This review is only the culmination of a terrible trend. Why does The Stranger refuse to review any films which are not about groups of stuffed animals--and why does it review those films so poorly, using opinions which disagree so strongly with my own? This is a travesty. I will be returning my subscription fee post-haste, you can be sure of that.
Also, to go along with the theme of Megan knowing nothing about children here, most (maybe all?) developmentally normal 4 year olds are out of diapers. Also, my 4 year old asks questions because he cares about the answers and can sit still for an hour without screaming or running (because that would be inappropriate behavior for a 4 year old in a movie theater).
This was a great movie.

@5 - The Stranger has no interest in reaching out to readers with small children. The writers on Slog are mostly interested in condescending to parents and ridiculing them and their ridiculously fucking annoying children (why the fuck would anyone with young children ever take them out of the house, right?). Also, Slog writers were never children themselves. Their incredibly talented and accomplished parents picked them up when they were 19 from the world's most cynical cabbage patch.
YEAH Stranger, what's wrong with you writing a funny review of a Winnie the Pooh movie? As a dad I am so offended that you made me laugh and stuff. I'm so cranky I could use a nap! Just like most everyone else here.

This is like calling the kettle black. We get it Megan, you like candy bars.
Also, I love a snarky review by the Stranger every single time. And I also love snark directed toward children. But Megan has no idea what she's talking about. My almost-three-year-old does not act like the above, and she does care about the answers to questions. That's why she asks them. Also she hasn't pooped into a diaper in about year. Oh, and also, she doesn't beg to eat pies baked into cupcakes.
Boy, take a well-deserved potshot at the diapers and Gerber crowd, and watch the hunny hit the fan! Ms. Seling, I like your style and hope you keep up the good work. You know the old saying: "Every time you insult a baby, God laughs."
#7 and #9 - well put. I have a four year old, and yes, he is out of diapers and yes, he sits still and asks questions. For fuck's sake.
I thought this movie was pretty awesome, I went with my boyfriend and we both cracked up several times! =)
Yep, my four y.o. could actually sit still, ask questions (and give a shit about the answers), and keep from crapping in his pants quite well. Unlike many of the writers for The Stranger, it seems.
this is an awesome fucking review. i have a three-year old daughter and a six year old daughter, and even though i suspected my six year old is too old for this movie, AND my three year old hasn't worn diapers in quite awhile, i can't stop laughing. and now i know for sure not to bring my six year old to this movie. SO THIS REVIEW IS A WIN WIN. if you other parents don't like this review, read the fucking Times and shut up.

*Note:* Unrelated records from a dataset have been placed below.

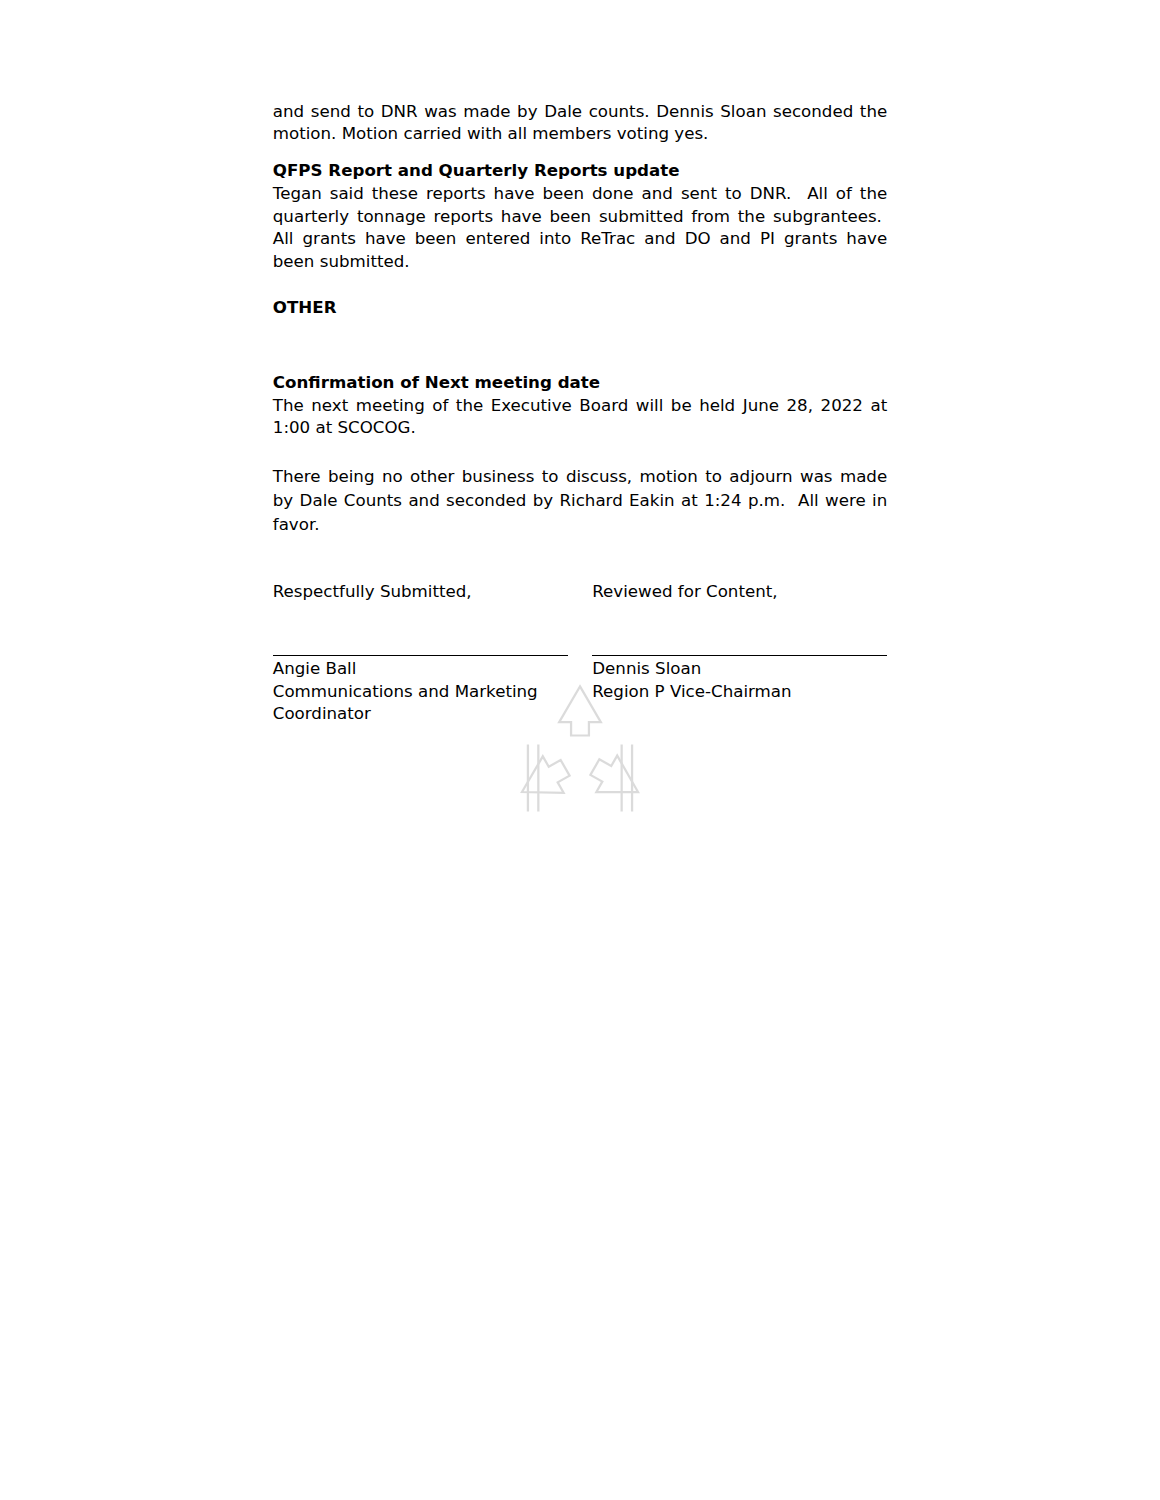and send to DNR was made by Dale counts. Dennis Sloan seconded the motion. Motion carried with all members voting yes.
QFPS Report and Quarterly Reports update
Tegan said these reports have been done and sent to DNR. All of the quarterly tonnage reports have been submitted from the subgrantees. All grants have been entered into ReTrac and DO and PI grants have been submitted.
OTHER
Confirmation of Next meeting date
The next meeting of the Executive Board will be held June 28, 2022 at 1:00 at SCOCOG.
There being no other business to discuss, motion to adjourn was made by Dale Counts and seconded by Richard Eakin at 1:24 p.m. All were in favor.
Respectfully Submitted,
Angie Ball
Communications and Marketing
Coordinator
Reviewed for Content,
Dennis Sloan
Region P Vice-Chairman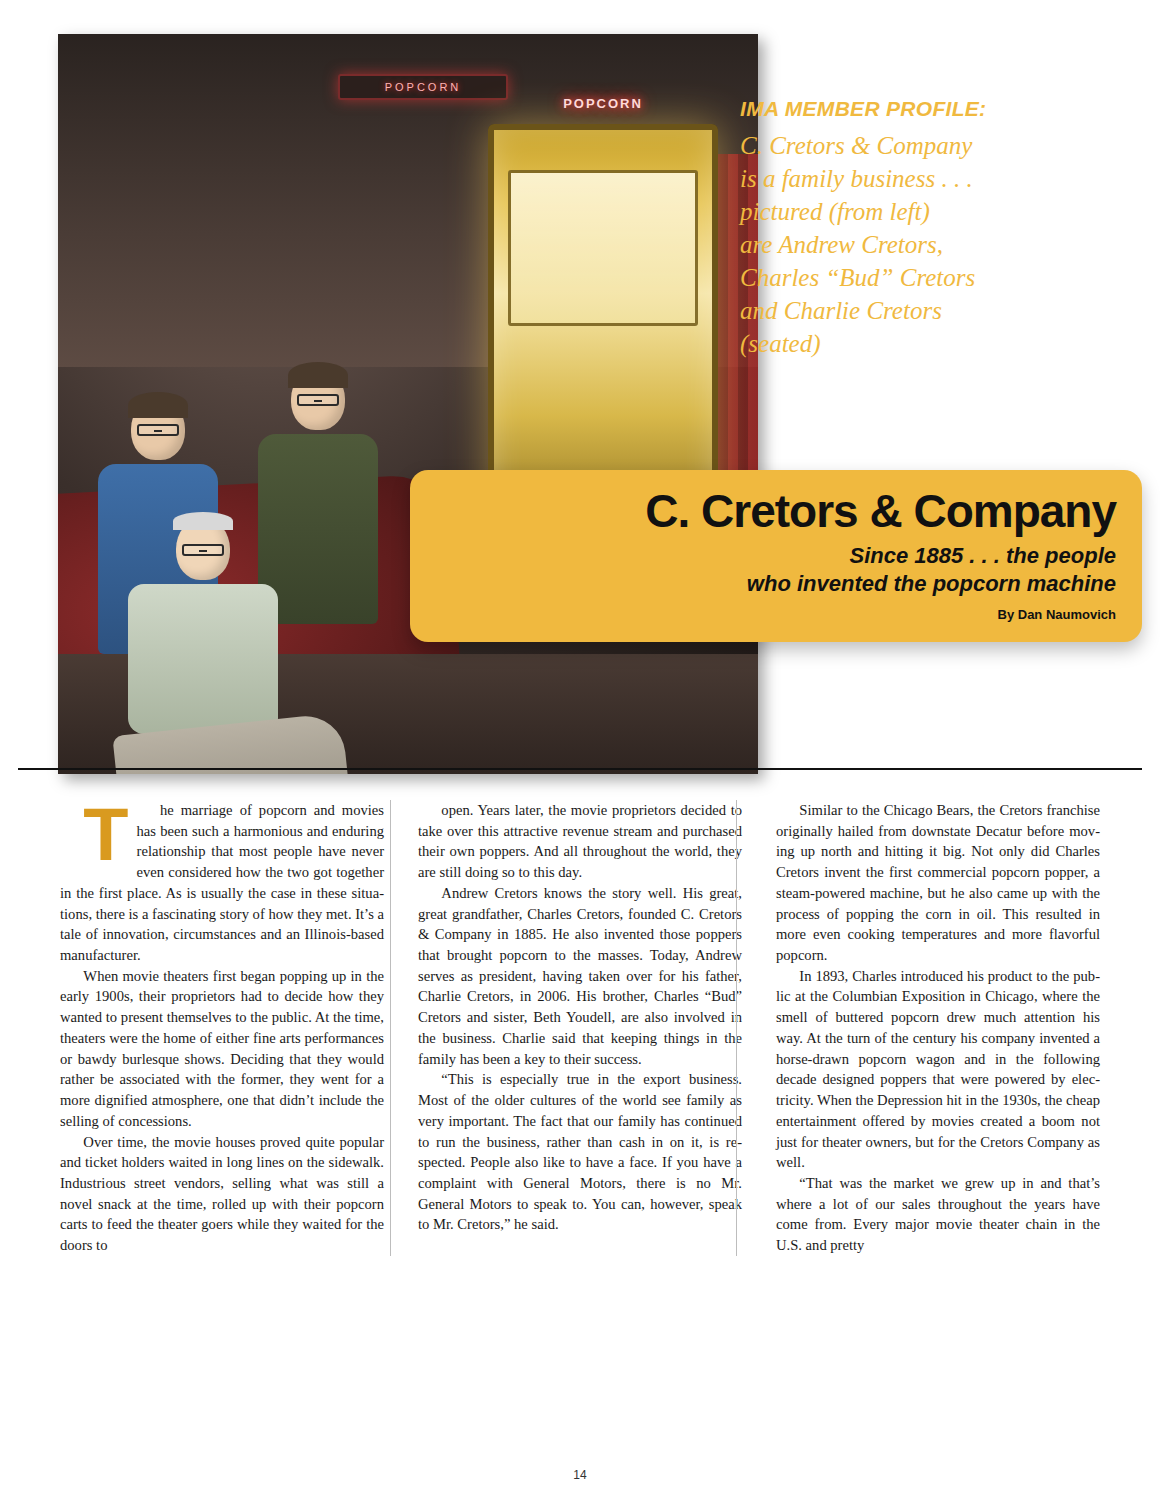POPCORN
IMA MEMBER PROFILE:
C. Cretors & Company
is a family business . . .
pictured (from left)
are Andrew Cretors,
Charles “Bud” Cretors
and Charlie Cretors
(seated)
C. Cretors & Company
Since 1885 . . . the people
who invented the popcorn machine
By Dan Naumovich
The marriage of popcorn and movies has been such a harmonious and enduring relationship that most people have never even considered how the two got together in the first place. As is usually the case in these situations, there is a fascinating story of how they met. It’s a tale of innovation, circumstances and an Illinois-based manufacturer.
When movie theaters first began popping up in the early 1900s, their proprietors had to decide how they wanted to present themselves to the public. At the time, theaters were the home of either fine arts performances or bawdy burlesque shows. Deciding that they would rather be associated with the former, they went for a more dignified atmosphere, one that didn’t include the selling of concessions.
Over time, the movie houses proved quite popular and ticket holders waited in long lines on the sidewalk. Industrious street vendors, selling what was still a novel snack at the time, rolled up with their popcorn carts to feed the theater goers while they waited for the doors to
open. Years later, the movie proprietors decided to take over this attractive revenue stream and purchased their own poppers. And all throughout the world, they are still doing so to this day.
Andrew Cretors knows the story well. His great, great grandfather, Charles Cretors, founded C. Cretors & Company in 1885. He also invented those poppers that brought popcorn to the masses. Today, Andrew serves as president, having taken over for his father, Charlie Cretors, in 2006. His brother, Charles “Bud” Cretors and sister, Beth Youdell, are also involved in the business. Charlie said that keeping things in the family has been a key to their success.
“This is especially true in the export business. Most of the older cultures of the world see family as very important. The fact that our family has continued to run the business, rather than cash in on it, is respected. People also like to have a face. If you have a complaint with General Motors, there is no Mr. General Motors to speak to. You can, however, speak to Mr. Cretors,” he said.
Similar to the Chicago Bears, the Cretors franchise originally hailed from downstate Decatur before moving up north and hitting it big. Not only did Charles Cretors invent the first commercial popcorn popper, a steam-powered machine, but he also came up with the process of popping the corn in oil. This resulted in more even cooking temperatures and more flavorful popcorn.
In 1893, Charles introduced his product to the public at the Columbian Exposition in Chicago, where the smell of buttered popcorn drew much attention his way. At the turn of the century his company invented a horse-drawn popcorn wagon and in the following decade designed poppers that were powered by electricity. When the Depression hit in the 1930s, the cheap entertainment offered by movies created a boom not just for theater owners, but for the Cretors Company as well.
“That was the market we grew up in and that’s where a lot of our sales throughout the years have come from. Every major movie theater chain in the U.S. and pretty
14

Apparently, having children causes the brain's sarcasm centers to shut down.
Eeyore just keeping it real.
I have little kids and thiught this review was pretty funny. It was a lot better than that dumb fuck who wrote the restaurant review complaining that the baby screeching made her hangover hurt. That shit was fucking idiotic. This review, however: decent. Except that, of course and as pointed pout previously, four-year-olds don't wear diapers. Duh.
I think it looks cute. And I appreciate that there's a hand-drawn kids movie that's not total sensory overload--its a good way to introduce kids to going to the theater, and the parents won't be bored to death because its adorable.